Friday, September 05, 2014

2723 - WBC

I found this exchange of ideas on the subject of the Westboro Baptist Church. It's been sitting in my blog folder gathering dust. Time to get it out.


(from the original poster...)
I'll keep this short. One person I cared about very much, a few years back, was killed and the Westboro Baptist Church promptly showed up at his funeral to picket it and scream obscenities at the funeral procession. The family was in tears, I was in tears, and these WBC ghouls seemed to relish in making broken people feel even more heartbroken. The deceased was one of the closest people in the world to me, and I still feel my lungs suffocating in fury towards the universe and sadness whenever I think about the fact that I will never see his face again.
And I couldn't even have a peaceful last day with his body because the Westboro Baptist Church decided to make it into a bitter, sour moment for everyone there. Just because they could.
The funeral was supposed to give me peace and closure. Instead, every time I think about that evening, I am filled with a mix of poisonous emotions like rage and confusion over how such filthy people like the Phelps gang could do what they did without any remorse.
I live pretty close to where Fred Phelps will probably be buried, and I fully intend to take out my anger on his grave. I'm not going to give many details because I know it's a crime according to local regulations. Suffice it to say the grave will be extremely unclean and disgusting by the time I'm done with it.
I just need to release all this anger somewhere, and I've thought about my decision. It makes sense.
Fred Phelps himself won't care because he's dead and rotting.
The only people emotionally affected by my desecration will be his family, and honestly I couldn't give two shits about how they feel.
So this act will really be about final closure and a way to release the bottled up anger in a satisfying way.
Please change my view.


(first good response...)
"I live pretty close to where Fred Phelps will probably be buried, and I fully intend to take out my anger on his grave. I'm not going to give many details because I know it's a crime according to local regulations. Suffice it to say the grave will be extremely unclean and disgusting by the time I'm done with it."
It's likely he'll be buried on their own property for this reason; if that's the case, you'd almost certainly be nabbed for trespassing. Phelps isn't worth winding up in court over.

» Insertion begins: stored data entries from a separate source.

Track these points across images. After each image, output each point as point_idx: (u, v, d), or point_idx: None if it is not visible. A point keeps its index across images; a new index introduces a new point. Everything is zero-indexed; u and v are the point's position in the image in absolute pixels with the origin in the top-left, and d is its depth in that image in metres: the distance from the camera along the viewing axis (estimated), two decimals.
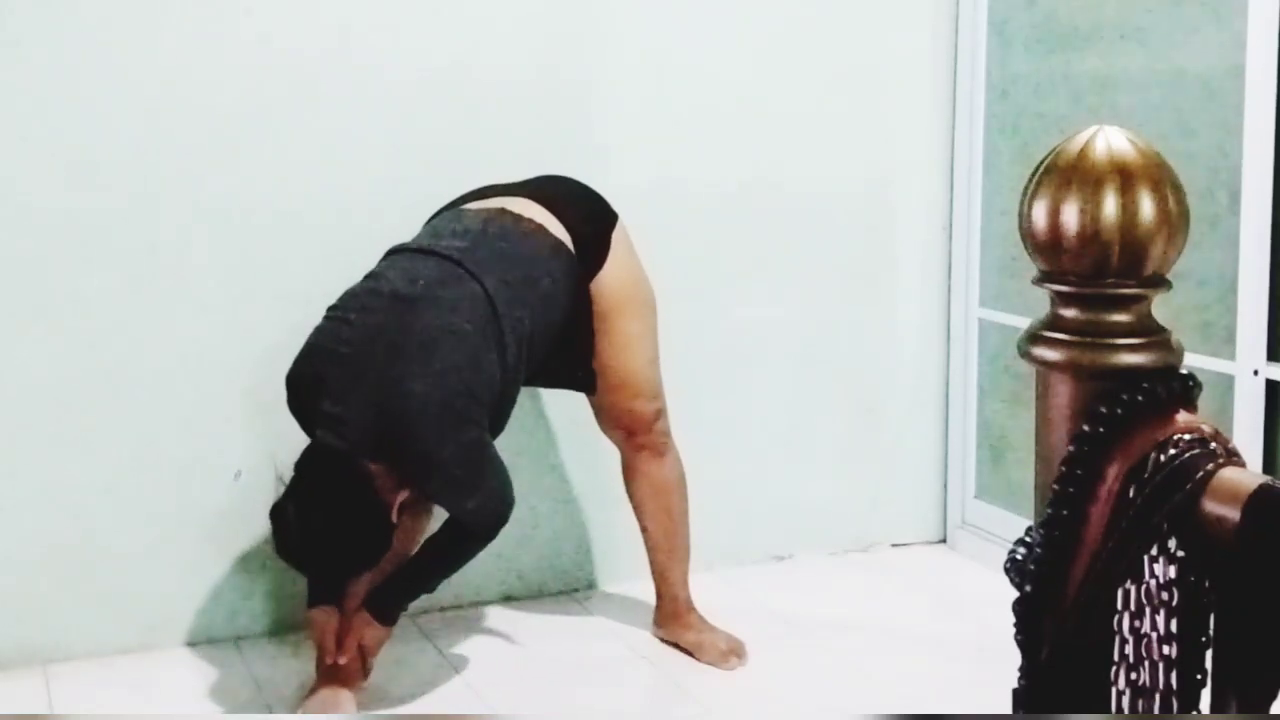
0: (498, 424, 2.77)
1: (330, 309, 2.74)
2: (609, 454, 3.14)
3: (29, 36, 2.94)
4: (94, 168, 3.01)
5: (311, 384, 2.66)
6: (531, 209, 2.87)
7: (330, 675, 2.80)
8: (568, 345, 2.90)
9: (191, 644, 3.17)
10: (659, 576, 3.17)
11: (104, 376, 3.06)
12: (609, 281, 2.92)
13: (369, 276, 2.79)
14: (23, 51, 2.95)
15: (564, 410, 3.37)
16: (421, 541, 2.91)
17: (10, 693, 2.93)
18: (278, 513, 2.66)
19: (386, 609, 2.80)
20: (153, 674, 3.04)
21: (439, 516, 2.87)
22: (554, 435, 3.45)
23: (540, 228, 2.84)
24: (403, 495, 2.68)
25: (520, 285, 2.75)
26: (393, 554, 2.76)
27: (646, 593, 3.25)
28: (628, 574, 3.44)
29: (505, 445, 2.83)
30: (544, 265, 2.81)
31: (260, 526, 3.16)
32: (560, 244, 2.85)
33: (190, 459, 3.14)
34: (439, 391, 2.60)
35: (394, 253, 2.83)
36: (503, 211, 2.86)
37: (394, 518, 2.67)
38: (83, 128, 3.00)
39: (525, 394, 3.02)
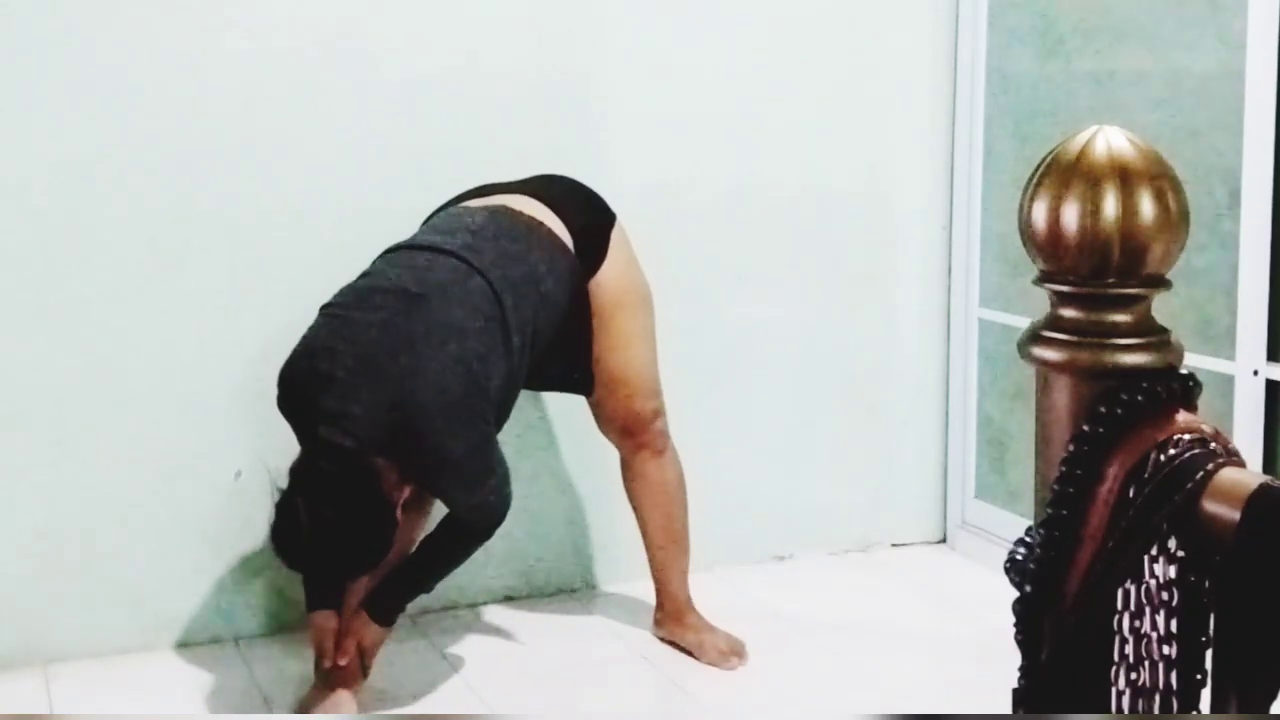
0: (499, 421, 2.76)
1: (326, 307, 2.73)
2: (609, 454, 3.14)
3: (28, 36, 2.94)
4: (91, 168, 3.01)
5: (310, 381, 2.63)
6: (532, 207, 2.87)
7: (329, 677, 2.80)
8: (565, 346, 2.90)
9: (191, 644, 3.17)
10: (659, 576, 3.17)
11: (103, 376, 3.06)
12: (607, 281, 2.92)
13: (367, 274, 2.78)
14: (21, 51, 2.95)
15: (564, 410, 3.37)
16: (418, 542, 2.91)
17: (10, 693, 2.93)
18: (285, 512, 2.59)
19: (385, 610, 2.79)
20: (153, 674, 3.04)
21: (434, 517, 2.87)
22: (554, 435, 3.45)
23: (542, 225, 2.84)
24: (406, 492, 2.67)
25: (523, 283, 2.75)
26: (391, 554, 2.75)
27: (646, 593, 3.25)
28: (628, 574, 3.44)
29: (506, 445, 2.83)
30: (546, 264, 2.80)
31: (260, 526, 3.16)
32: (561, 243, 2.85)
33: (190, 459, 3.14)
34: (451, 386, 2.59)
35: (394, 250, 2.82)
36: (504, 209, 2.86)
37: (398, 516, 2.66)
38: (80, 127, 2.99)
39: (525, 394, 3.02)
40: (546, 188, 2.96)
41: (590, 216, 2.94)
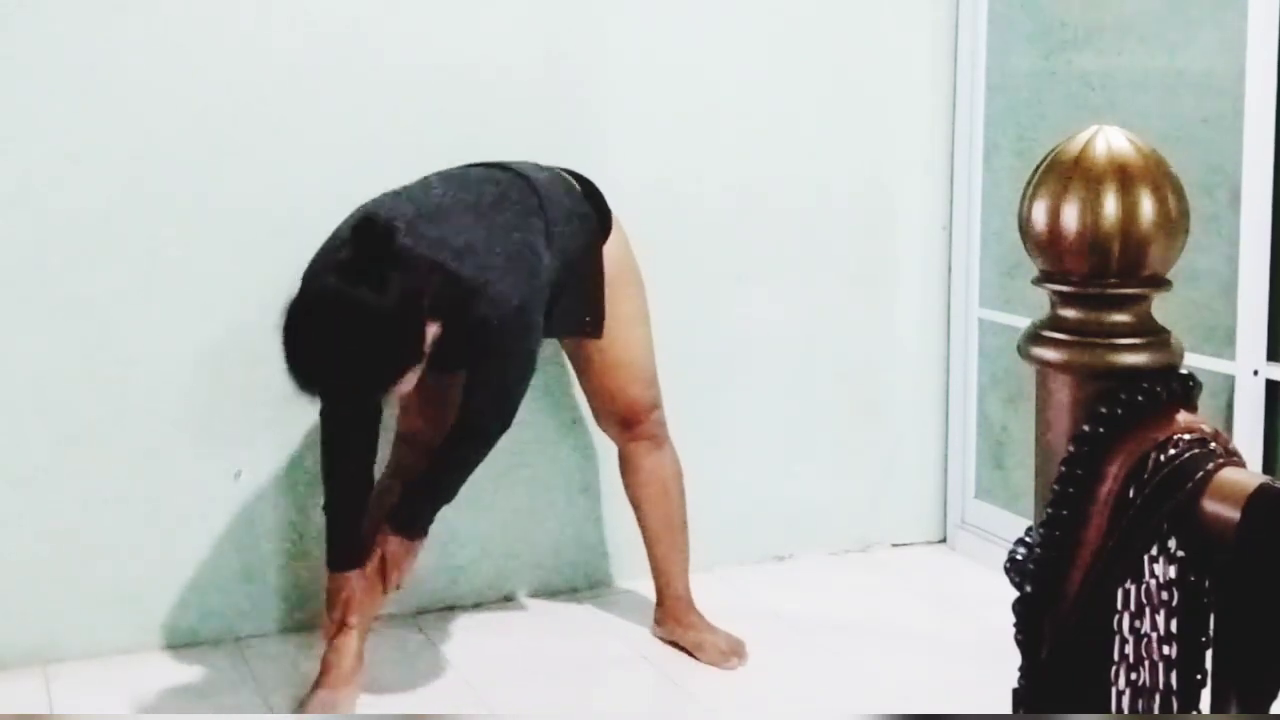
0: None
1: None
2: (609, 454, 3.15)
3: (27, 35, 2.94)
4: (92, 166, 3.01)
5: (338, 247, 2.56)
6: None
7: (330, 676, 2.80)
8: (580, 285, 2.90)
9: (192, 644, 3.16)
10: (659, 575, 3.17)
11: (103, 376, 3.06)
12: (610, 255, 2.94)
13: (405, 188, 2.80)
14: (21, 50, 2.95)
15: (564, 409, 3.38)
16: None
17: (10, 693, 2.93)
18: (307, 293, 2.52)
19: (405, 520, 2.77)
20: (153, 674, 3.03)
21: None
22: (554, 435, 3.44)
23: (563, 177, 2.95)
24: (433, 330, 2.54)
25: (560, 200, 2.84)
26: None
27: (647, 592, 3.26)
28: (628, 574, 3.44)
29: (505, 445, 2.83)
30: (571, 202, 2.88)
31: (261, 526, 3.17)
32: (578, 192, 2.93)
33: (190, 458, 3.13)
34: (509, 241, 2.65)
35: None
36: (527, 162, 2.96)
37: (424, 349, 2.51)
38: (79, 126, 2.99)
39: (526, 393, 3.02)
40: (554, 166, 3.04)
41: (597, 194, 3.00)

"The only people emotionally affected by my desecration will be his family, and honestly I couldn't give two shits about how they feel."
This is true, but probably not in the way you're imagining. They'd love for you to do that, and would take it as a vindication of their views and proof that they're both righteous and right in what they're doing.

The members of Westboro Baptist Church know that they're hated; it forms a core part of their doctrine. They believe in the idea that there is a limit on the number of people who will be saved, and that the vast majority of us are damned and it happens that they are the elect. It's a particularly nasty spin on hyper-Calvinism (though it should be clarified that while WBC considers itself Calvinist, actual Calvinist denominations typically denounce them outright). Their protests aren't meant to change minds; in their view, the elect are preordained and there's basically nothing that most people can do to avoid being damned, so they see it as their duty to make sure we know that we're damned.

Part of that whole package is that they believe that their rightness is assured by how much opposition they attract; that the fact that so many people hate them and speak out against them is proof that their doctrine is correct.

If you do go to desecrate his grave (and somehow either get away with it or don't mind the legal consequences), you will not be hurting his followers. You will be making them happier, because they'll see the desecration not as a desecration, but as further evidence that they must be on to something if so many of the "non-elect" hate them so viciously.

I understand they've hurt you. They've hurt a lot of people, because they're genuinely awful human beings. But they thrive on the hurt they've caused. It'd be best to acknowledge that Fred Phelps can't hurt anyone else and let his squirrelly little cult degenerate into infighting and eventually cease to exist. they'll try to keep it going for a while, and people like Shirley Phelps-Roper will never see that what they're doing is wrong, but eventually, it'll stop.

For your own self-interest in not being either in jail or inundated by lawsuits and to make sure that you're not both increasing their happiness and how much they believe in the horseshit that Phelps wasted his life spewing, you should find another way to get closure. He's gone, and his life was sad and miserable and dominated by rage and hatred and the rest of us come out on top.


(second good response...)
I am an ex-Calvinist; I wasn't as extreme as the WBC, but there was a point in my life where I sympathized with them.

Being hated is a core doctrine. When people denounced us or spat at us, we took it as pride. Additional detail edit: If someone expressed anger or hate towards us for something religious-based, it actually made us feel pleasure and was something we actively searched out.

Desecrating a grave will not hurt them; they cannot be hurt because they feed on aggression. They believe they are right, and any anger at them is a sign that you are wrong.

Anger is a tough thing to handle, but it hurts no one but yourself. The opposite of love is not hate, it is apathy, because once you feel nothing, they are dead to you, and that is power.


2 comments:

eViL pOp TaRt said...

I can understand the depth of feeling about the WBC. I don't think they will come out too well in the Final Judgement.

Duckbutt said...

They should install a urinal on his grave.